I believe that once meetings get above 12 people, they become unwieldy, and back and forth discussion becomes either impossible or impossible to control. Of course, there will always be times when “all hands” or “town hall” type meetings need to be held, but understand their limitations and consider if your goals would not be better served by holding multiple smaller meetings. Departmental meetings, for example, may serve your business better and provide better opportunities for engagement.
Where town hall meetings can work very well is to provide context for an announcement, good or bad. These single-issue meetings, can act as a pressure value and allow concerns to be voiced, or addressed, in a relatively controlled environment.
If meetings are a routine affair, and they should be, keep the meeting’s agenda structured. A structure that I used when I used to hold townhall meetings was:
- Performance results
- Customer service metrics results
- Small items
- Team building exercise
- Main theme
Examples of main themes can be found in parts one and three of this series, and examples of teaming building exercises can be found in part two.
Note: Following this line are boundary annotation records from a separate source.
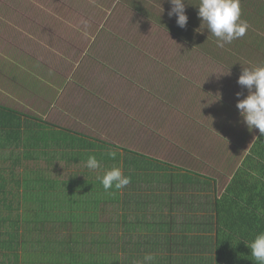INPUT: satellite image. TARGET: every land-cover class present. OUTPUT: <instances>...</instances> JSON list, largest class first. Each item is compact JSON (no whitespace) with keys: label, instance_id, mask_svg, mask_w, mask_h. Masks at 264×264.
Segmentation results:
<instances>
[{"label":"rangeland","instance_id":"1","mask_svg":"<svg viewBox=\"0 0 264 264\" xmlns=\"http://www.w3.org/2000/svg\"><path fill=\"white\" fill-rule=\"evenodd\" d=\"M241 1L249 27L221 48L194 31L199 0H184V28L169 17V0H0V107L103 147L62 148L70 162L40 159L57 184L22 189L32 228L115 238L119 203L80 190L92 152L129 149L210 177L224 192L259 133L243 122L236 93L248 94L237 83L242 68L264 65V0Z\"/></svg>","mask_w":264,"mask_h":264},{"label":"trees","instance_id":"2","mask_svg":"<svg viewBox=\"0 0 264 264\" xmlns=\"http://www.w3.org/2000/svg\"><path fill=\"white\" fill-rule=\"evenodd\" d=\"M192 23L194 31L201 27L208 42L217 46L202 18ZM47 127L43 121L0 107V264H134L147 253L155 256L151 264H257L247 244L264 232V136L260 133L220 196L210 177L163 165L144 154L129 149L120 154L118 149L111 163L107 153L92 152L101 168H87L80 190L119 203L121 209L110 227L91 223L95 231L108 227L116 231L114 239L101 240L79 236L77 227L64 236L54 228H32L30 219L36 224V218L30 213L24 216L22 189L34 180L51 181L41 162L56 163L57 153L60 160L70 162L74 154L60 153L66 147L85 150L78 154L103 148L82 135ZM43 157L46 161L40 160ZM27 158L35 168L22 162ZM21 165L22 173L17 170ZM114 166L123 168L131 182L123 189L105 191L97 177Z\"/></svg>","mask_w":264,"mask_h":264},{"label":"clouds","instance_id":"3","mask_svg":"<svg viewBox=\"0 0 264 264\" xmlns=\"http://www.w3.org/2000/svg\"><path fill=\"white\" fill-rule=\"evenodd\" d=\"M169 2L172 5L168 13L169 17L175 15L177 25L181 28L186 27L188 17L185 14L184 0H169ZM196 7L198 17L202 18L207 30L217 38L218 47L223 48L225 44H230L246 34L249 25L247 21L241 19L240 0H199ZM237 83L246 87L248 92L243 99H239L241 92L236 93L238 98L236 107L243 122L249 130L256 128L261 136H264V65L243 67ZM108 155L115 159L116 152L109 151ZM86 167L97 170L101 168V164L95 155H89ZM97 178L105 191L113 187L117 190L123 189L131 182V178L125 176L120 167L115 166L104 170ZM247 247L257 264H264V232L258 233ZM154 260L155 256L147 253L141 261H134V264H151Z\"/></svg>","mask_w":264,"mask_h":264}]
</instances>
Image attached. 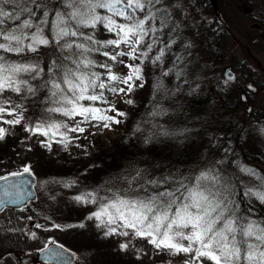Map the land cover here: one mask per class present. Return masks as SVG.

I continue to use structured agendas even in very small meetings to ensure that the continuity for one week / month to the next.
Minute Meetings where possible. Keeping a record of decisions, and things that are to be followed up on is essential if meetings are to become more than a group of people talking. Minutes hold people accountable because they do not rely on the memories of participants.
I believe meetings are important, and that good meetings are a sign of a healthy culture. I also believe you get out of meetings what you put into them – and that does not mean a fancy PowerPoint deck. Just because meetings are held does not mean that they are useful or even needed. Meetings are expensive and time consuming. To make them work, and for them to be relevant, takes effort and energy. It also takes commitment from all involved.
Without that, meetings are all talk.